わざわざ廊下で待っていた教頭先生に促され、失礼しますと、一礼しながら校長室へと入る僕。

下げた頭を上げると、目の前には見知らぬ男の人が立っていた。

 

「あの…」

 

言いかけた瞬間、突如腹部に走った衝撃の所為で、

僕は体をくの字に曲げて膝を着いてしまう。

次に襲い掛かるのは激痛と嘔吐感だった。

 

「何だ?この程度なのか?」

 

うずくまった僕に投げかけられる言葉。

そこに混じるのは失望の感情だった。

けど、僕は何も言い返せずに、先ほど食べた昼食を吐き戻すことしかできなかった。

そしてようやく何が起こったのか理解し始める。

僕はこの男の人にお腹を殴られたんだと。

 

「止めて、レイジさん!」

 

部屋の奥、つまり校長の机やら応接セットやらがある方向から、

女の子の悲痛な叫び声が聞こえてきた。

僕はその聞き覚えのある、そしてありえないその声に思考を止めた。

 

「お前を守る為に、世界すら敵に回すと言ってのけた奴だ。

 どれほどのモノかと思ったが…。

 話にならんな、帰るぞ、伊里野」

 

僕に背を向けながら語る男の人。

その名を聞いた僕は止めていた思考を再び活動させ始める。

そうだ、あの声は伊里野のものだ。

聞いたことの無いぐらいに切羽詰っていたけれど、確かに伊里野の声だ。

走る痛みの所為で言うことを聞かない身体に鞭を打ち、

僕は何とか視線だけでも上げようとする。

 

「レイジさんの言うとおり、浅羽は強くない。

 でも、それでも私は浅羽が良い。

 ううん、浅羽じゃなきゃ嫌。

 浅羽が弱いのなら、私が浅羽を守る」

 

そして見上げた視界には、男の人から僕を庇う様に両手を広げて立つ伊里野の背中があった。

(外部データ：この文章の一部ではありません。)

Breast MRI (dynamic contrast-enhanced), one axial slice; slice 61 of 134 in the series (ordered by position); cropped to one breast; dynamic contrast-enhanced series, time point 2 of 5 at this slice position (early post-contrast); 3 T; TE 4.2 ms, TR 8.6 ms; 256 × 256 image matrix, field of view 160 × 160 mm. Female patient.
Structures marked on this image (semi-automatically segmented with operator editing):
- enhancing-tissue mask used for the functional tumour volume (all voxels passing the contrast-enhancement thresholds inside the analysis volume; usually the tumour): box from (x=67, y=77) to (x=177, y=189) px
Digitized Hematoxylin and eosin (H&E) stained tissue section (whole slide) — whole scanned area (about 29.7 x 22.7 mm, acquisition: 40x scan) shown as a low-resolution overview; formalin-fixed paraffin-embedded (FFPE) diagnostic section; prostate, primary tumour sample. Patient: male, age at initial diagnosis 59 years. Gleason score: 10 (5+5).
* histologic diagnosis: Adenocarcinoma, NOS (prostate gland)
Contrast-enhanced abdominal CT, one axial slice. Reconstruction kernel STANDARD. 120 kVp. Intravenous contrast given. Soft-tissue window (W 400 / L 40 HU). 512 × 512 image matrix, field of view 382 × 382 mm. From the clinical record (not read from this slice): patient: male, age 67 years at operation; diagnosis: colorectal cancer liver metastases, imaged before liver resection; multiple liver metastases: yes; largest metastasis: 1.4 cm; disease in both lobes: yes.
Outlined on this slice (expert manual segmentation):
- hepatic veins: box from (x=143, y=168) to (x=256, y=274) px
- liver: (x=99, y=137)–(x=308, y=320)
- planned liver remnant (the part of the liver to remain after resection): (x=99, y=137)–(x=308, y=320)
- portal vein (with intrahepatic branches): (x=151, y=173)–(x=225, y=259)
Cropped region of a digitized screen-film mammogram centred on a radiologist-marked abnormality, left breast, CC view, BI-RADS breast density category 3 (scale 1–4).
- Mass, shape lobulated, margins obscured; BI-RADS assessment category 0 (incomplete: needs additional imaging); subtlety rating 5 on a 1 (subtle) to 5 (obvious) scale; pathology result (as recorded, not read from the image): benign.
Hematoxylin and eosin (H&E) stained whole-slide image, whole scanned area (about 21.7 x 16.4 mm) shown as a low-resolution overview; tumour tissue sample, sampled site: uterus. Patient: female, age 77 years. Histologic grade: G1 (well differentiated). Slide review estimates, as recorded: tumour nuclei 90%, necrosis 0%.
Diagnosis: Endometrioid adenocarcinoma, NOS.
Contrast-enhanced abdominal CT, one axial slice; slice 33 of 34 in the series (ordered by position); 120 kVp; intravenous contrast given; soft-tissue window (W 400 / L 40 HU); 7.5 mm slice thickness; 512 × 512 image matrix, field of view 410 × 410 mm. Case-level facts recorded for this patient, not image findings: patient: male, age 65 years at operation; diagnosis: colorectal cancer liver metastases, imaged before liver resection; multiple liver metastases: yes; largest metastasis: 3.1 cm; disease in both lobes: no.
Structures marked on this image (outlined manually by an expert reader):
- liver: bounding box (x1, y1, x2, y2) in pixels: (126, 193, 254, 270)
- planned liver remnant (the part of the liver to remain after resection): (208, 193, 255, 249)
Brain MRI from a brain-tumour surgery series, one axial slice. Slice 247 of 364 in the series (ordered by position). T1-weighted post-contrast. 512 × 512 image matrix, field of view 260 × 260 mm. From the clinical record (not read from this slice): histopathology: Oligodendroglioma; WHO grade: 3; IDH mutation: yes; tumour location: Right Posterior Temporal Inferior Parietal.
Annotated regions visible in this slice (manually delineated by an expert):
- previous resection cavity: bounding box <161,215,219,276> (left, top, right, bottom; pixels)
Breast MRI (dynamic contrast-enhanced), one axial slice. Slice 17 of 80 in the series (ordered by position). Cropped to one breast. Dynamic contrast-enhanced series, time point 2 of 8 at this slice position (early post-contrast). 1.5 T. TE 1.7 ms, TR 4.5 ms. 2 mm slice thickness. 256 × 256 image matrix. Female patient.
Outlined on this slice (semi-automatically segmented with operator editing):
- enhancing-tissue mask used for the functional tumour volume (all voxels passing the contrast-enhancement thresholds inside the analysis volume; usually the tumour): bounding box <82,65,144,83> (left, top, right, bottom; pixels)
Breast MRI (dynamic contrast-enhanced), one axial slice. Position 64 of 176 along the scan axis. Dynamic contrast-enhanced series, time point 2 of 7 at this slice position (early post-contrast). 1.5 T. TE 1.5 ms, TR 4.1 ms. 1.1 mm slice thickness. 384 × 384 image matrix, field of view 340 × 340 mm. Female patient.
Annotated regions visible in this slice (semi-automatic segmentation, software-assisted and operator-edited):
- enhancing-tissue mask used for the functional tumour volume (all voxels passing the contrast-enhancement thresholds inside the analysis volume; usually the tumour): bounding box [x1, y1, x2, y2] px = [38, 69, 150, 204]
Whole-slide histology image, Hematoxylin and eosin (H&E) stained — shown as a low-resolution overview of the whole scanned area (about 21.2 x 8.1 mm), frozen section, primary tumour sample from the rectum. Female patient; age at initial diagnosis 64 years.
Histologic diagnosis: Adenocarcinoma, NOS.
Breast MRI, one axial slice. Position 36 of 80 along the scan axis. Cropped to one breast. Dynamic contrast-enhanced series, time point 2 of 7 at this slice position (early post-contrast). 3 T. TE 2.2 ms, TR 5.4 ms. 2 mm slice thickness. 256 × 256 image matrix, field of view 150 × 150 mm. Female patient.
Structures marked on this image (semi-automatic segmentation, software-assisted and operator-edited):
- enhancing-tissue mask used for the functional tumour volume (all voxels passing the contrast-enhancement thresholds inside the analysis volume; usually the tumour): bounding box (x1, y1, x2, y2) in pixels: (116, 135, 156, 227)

会わなかった時間の分だけ伸びた彼女の髪は、その大部分が色が抜けたままで、

根元から伸びた分だけ彼女本来の髪の色を取り戻していた。

ただ、その身体からは、以前には無かった言葉では上手く言い表せない強さのようなものが感じられた。

 

「OKだ、伊里野加奈。

 お前がそのガキを守れるというのなら、やって見せろ」

 

そんな言葉と共に男の人が投げつけた何かが、伊里野の足元に突き刺さる。

突き刺さった後でようやく認識することが出来たそれは、

あの夏に伊里野が持っていたのと同じ型のナイフだった。

 

「俺から一本取って見せろ。

 それが出来れば、お前の言葉を信じてこの学校に通わせてやる。

 出来なければ、このままお前を連れ帰るだけだ」

 

言いながら跳び退り、伊里野から距離をとった男の人は、

手のひらを上に向けて手招きするように伊里野を挑発をする。

伊里野はそれに対して、足元に突き刺さったナイフを抜いて、

その男の人に突進することで答えようとする。

雄叫びすら上げて男の人に向かう伊里野の背に、

僕は言葉すら投げかけることも出来なかった。

身体に残る痛みに耐えながら、

ただ、見ていることしか出来なかったのだ。

僕はあまりにも無力だ。

そんなどうしようもない事実を実感した。

自分のふがいなさに落ちこむ僕にも関り無く、

ナイフを手にした伊里野の動きは俊敏で、

今目の前にあるのは現実なんかじゃなくて、

スクリーンの中の出来事なんじゃないかと錯覚しそうなほどだった。

まるで映画の登場人物の様な躍動を見せる伊里野だったけど、

それ以上の動きを見せたのは男の人のほうだった。

両手をジャケットのポケットに入れたまま、

伊里野が振るうナイフをダンスでもするようにかわしていた。

たとえ部屋の隅に追い詰められても、

体重を感じさせない跳躍で伊里野の頭上を飛び越し、

そのナイフの刃をかわしてしまうほどだった。

 

「1分経過だな」

 

右手をポケットから出し、何かを覗き込んだ男の人は多分伊里野に向けてそう告げた。

良くは見えなかったけど、恐らく懐中時計のようなものを男の人は見ているように思えた。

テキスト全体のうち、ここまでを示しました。